Oncological diseases and microflora of the body

Scientific articles have appeared that indicate that the microflora is able to predict the body's response to chemotherapy ^[11].

A publication in the journal Nature Communications ^[12] indicates that certain bacteria present in the human microbiome are capable of affecting the state of the human immune system and causing the growth of multiple melanoma (blood cancer that cannot be treated). It is possible that the destruction of the detected bacteria will influence the treatment of cancer.

Organelles

Organoids are miniature organs artificially grown in a laboratory from a person's own cells that can transform cancer. Information about this appeared in the media back in 2017. Organoids can be used to test various drugs and predict what reaction the patient's body will give to treatment.
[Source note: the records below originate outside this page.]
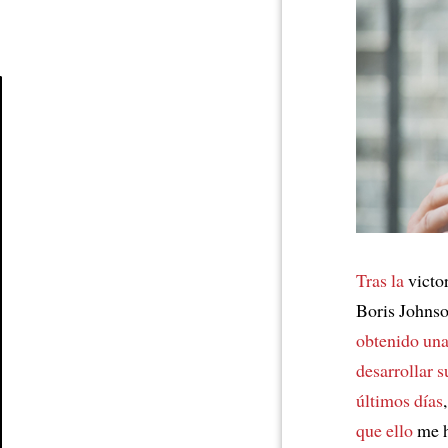
Article
Tras la
victor
Boris Johns
obtenido un
desarrollar s
últimos días
que ello
me h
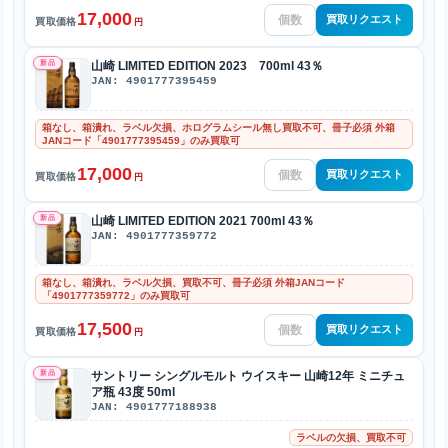
17,000
買取リクエスト
買取価格
円
新品
山崎 LIMITED EDITION 2023 700ml 43％
JAN: 4901777395459
箱なし、箱潰れ、ラベル欠損、ホログラムシール無し買取不可、冊子必須 外箱
JANコード「4901777395459」のみ買取可
17,000
買取リクエスト
買取価格
円
新品
山崎 LIMITED EDITION 2021 700ml 43％
JAN: 4901777359772
箱なし、箱潰れ、ラベル欠損、買取不可、冊子必須 外箱JANコード
「4901777359772」のみ買取可
17,500
買取リクエスト
買取価格
円
新品
サントリー シングルモルト ウイスキー 山崎12年 ミニチュ
ア瓶 43度 50ml
JAN: 4901777188938
ラベルの欠損、買取不可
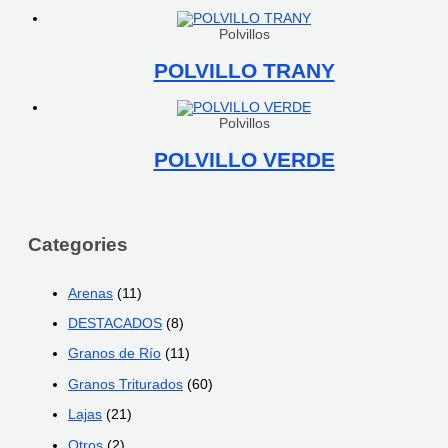
Polvillos
POLVILLO TRANY
Polvillos
POLVILLO VERDE
Categories
Arenas
(11)
DESTACADOS
(8)
Granos de Río
(11)
Granos Triturados
(60)
Lajas
(21)
Otros
(2)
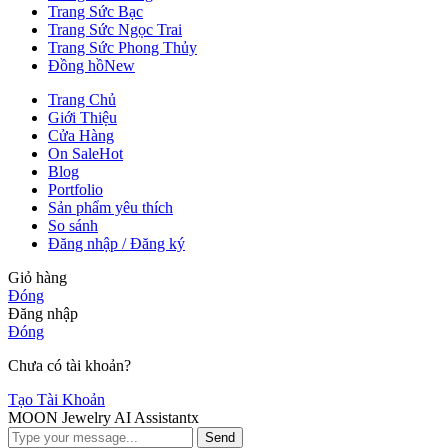
Trang Sức Bạc
Trang Sức Ngọc Trai
Trang Sức Phong Thủy
Đồng hồ
New
Trang Chủ
Giới Thiệu
Cửa Hàng
On Sale
Hot
Blog
Portfolio
Sản phẩm yêu thích
So sánh
Đăng nhập / Đăng ký
Giỏ hàng
Đóng
Đăng nhập
Đóng
Chưa có tài khoản?
Tạo Tài Khoản
MOON Jewelry AI Assistant
x
Send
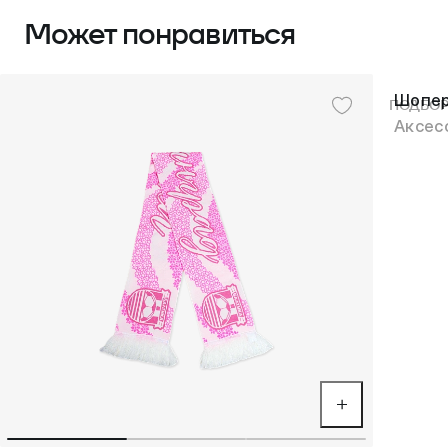
Может понравиться
Шопер
ПОДБОР
Аксес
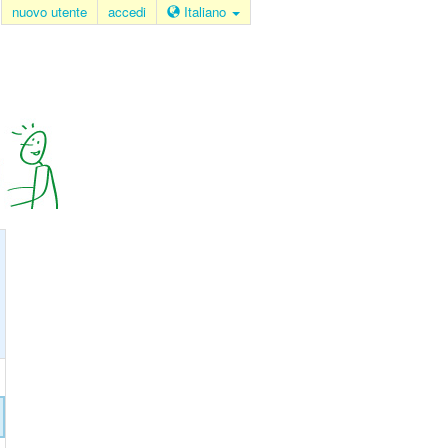
nuovo utente
accedi
Italiano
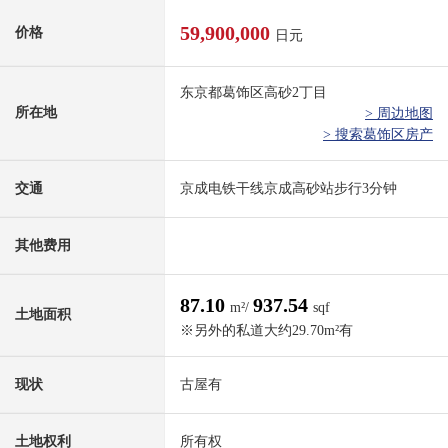
59,900,000
价格
日元
东京都葛饰区高砂2丁目
所在地
> 周边地图
> 搜索葛饰区房产
交通
京成电铁干线京成高砂站步行3分钟
其他费用
87.10
937.54
m²/
sqf
土地面积
※另外的私道大约29.70m²有
现状
古屋有
土地权利
所有权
These technologies have been adopted by many large organizations. Organoids are supplied to various laboratories, thanks to which it has already been possible to increase the efficiency of the ongoing work on the screening of anticancer drugs.

Organoids are not an ideal environment for drug testing. These mini-organs are not supplied with blood and have no connection with other body systems. However, scientists continue to improve organelles and how they are grown. They will be used much more actively in the future.

Video: Professor Daniel Chen (USA) at the conference "Immuno-Oncology" (April 6, 2018, Moscow) "Cancer immunotherapy: from theoretical foundations to breakthroughs in treatment":

Article author: Mochalov Pavel Alexandrovich | d. m. n. therapist

Education: Moscow Medical Institute. IM Sechenov, specialty - "General Medicine" in 1991, in 1993 "Occupational Diseases", in 1996 "Therapy".